**WHAT THE TASK REQUIRES:** Copy each of the following items word for word, keeping every line as it stands.

**ENTRIES SHOWN:**
-- -- --
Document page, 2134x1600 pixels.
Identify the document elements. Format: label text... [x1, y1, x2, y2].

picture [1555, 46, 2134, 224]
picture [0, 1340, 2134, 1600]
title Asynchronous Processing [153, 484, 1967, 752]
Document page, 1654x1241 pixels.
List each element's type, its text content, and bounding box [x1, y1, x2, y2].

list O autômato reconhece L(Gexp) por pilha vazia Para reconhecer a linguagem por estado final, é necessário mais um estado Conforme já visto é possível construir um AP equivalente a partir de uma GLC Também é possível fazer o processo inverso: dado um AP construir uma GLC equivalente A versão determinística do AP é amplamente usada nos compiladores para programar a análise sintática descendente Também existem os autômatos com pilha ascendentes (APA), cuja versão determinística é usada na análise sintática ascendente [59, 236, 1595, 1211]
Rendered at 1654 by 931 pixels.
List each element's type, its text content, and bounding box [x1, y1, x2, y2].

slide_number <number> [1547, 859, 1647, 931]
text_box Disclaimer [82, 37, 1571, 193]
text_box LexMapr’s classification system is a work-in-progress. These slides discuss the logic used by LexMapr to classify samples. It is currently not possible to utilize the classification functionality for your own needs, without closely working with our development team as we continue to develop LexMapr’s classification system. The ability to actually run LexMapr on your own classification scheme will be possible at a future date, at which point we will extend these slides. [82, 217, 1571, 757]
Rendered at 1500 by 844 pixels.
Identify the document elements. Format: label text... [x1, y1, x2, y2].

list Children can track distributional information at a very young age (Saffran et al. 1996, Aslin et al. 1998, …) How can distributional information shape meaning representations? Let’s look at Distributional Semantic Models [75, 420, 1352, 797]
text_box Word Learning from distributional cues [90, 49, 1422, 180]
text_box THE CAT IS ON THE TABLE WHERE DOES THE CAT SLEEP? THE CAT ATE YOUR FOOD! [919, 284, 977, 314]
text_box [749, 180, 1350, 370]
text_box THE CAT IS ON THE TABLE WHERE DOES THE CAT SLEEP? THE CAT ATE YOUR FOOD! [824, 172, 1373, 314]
-- -- --
**EXERCISE RESPONSE:**
Document page, 2134x1600 pixels.
Identify the document elements. Format: label text... [x1, y1, x2, y2].

picture [1555, 46, 2134, 224]
picture [0, 1340, 2134, 1600]
title Asynchronous Processing [153, 484, 1967, 752]
Document page, 1654x1241 pixels.
List each element's type, its text content, and bounding box [x1, y1, x2, y2].

list O autômato reconhece L(Gexp) por pilha vazia Para reconhecer a linguagem por estado final, é necessário mais um estado Conforme já visto é possível construir um AP equivalente a partir de uma GLC Também é possível fazer o processo inverso: dado um AP construir uma GLC equivalente A versão determinística do AP é amplamente usada nos compiladores para programar a análise sintática descendente Também existem os autômatos com pilha ascendentes (APA), cuja versão determinística é usada na análise sintática ascendente [59, 236, 1595, 1211]
Rendered at 1654 by 931 pixels.
List each element's type, its text content, and bounding box [x1, y1, x2, y2].

slide_number <number> [1547, 859, 1647, 931]
text_box Disclaimer [82, 37, 1571, 193]
text_box LexMapr’s classification system is a work-in-progress. These slides discuss the logic used by LexMapr to classify samples. It is currently not possible to utilize the classification functionality for your own needs, without closely working with our development team as we continue to develop LexMapr’s classification system. The ability to actually run LexMapr on your own classification scheme will be possible at a future date, at which point we will extend these slides. [82, 217, 1571, 757]
Rendered at 1500 by 844 pixels.
Identify the document elements. Format: label text... [x1, y1, x2, y2].

list Children can track distributional information at a very young age (Saffran et al. 1996, Aslin et al. 1998, …) How can distributional information shape meaning representations? Let’s look at Distributional Semantic Models [75, 420, 1352, 797]
text_box Word Learning from distributional cues [90, 49, 1422, 180]
text_box THE CAT IS ON THE TABLE WHERE DOES THE CAT SLEEP? THE CAT ATE YOUR FOOD! [919, 284, 977, 314]
text_box [749, 180, 1350, 370]
text_box THE CAT IS ON THE TABLE WHERE DOES THE CAT SLEEP? THE CAT ATE YOUR FOOD! [824, 172, 1373, 314]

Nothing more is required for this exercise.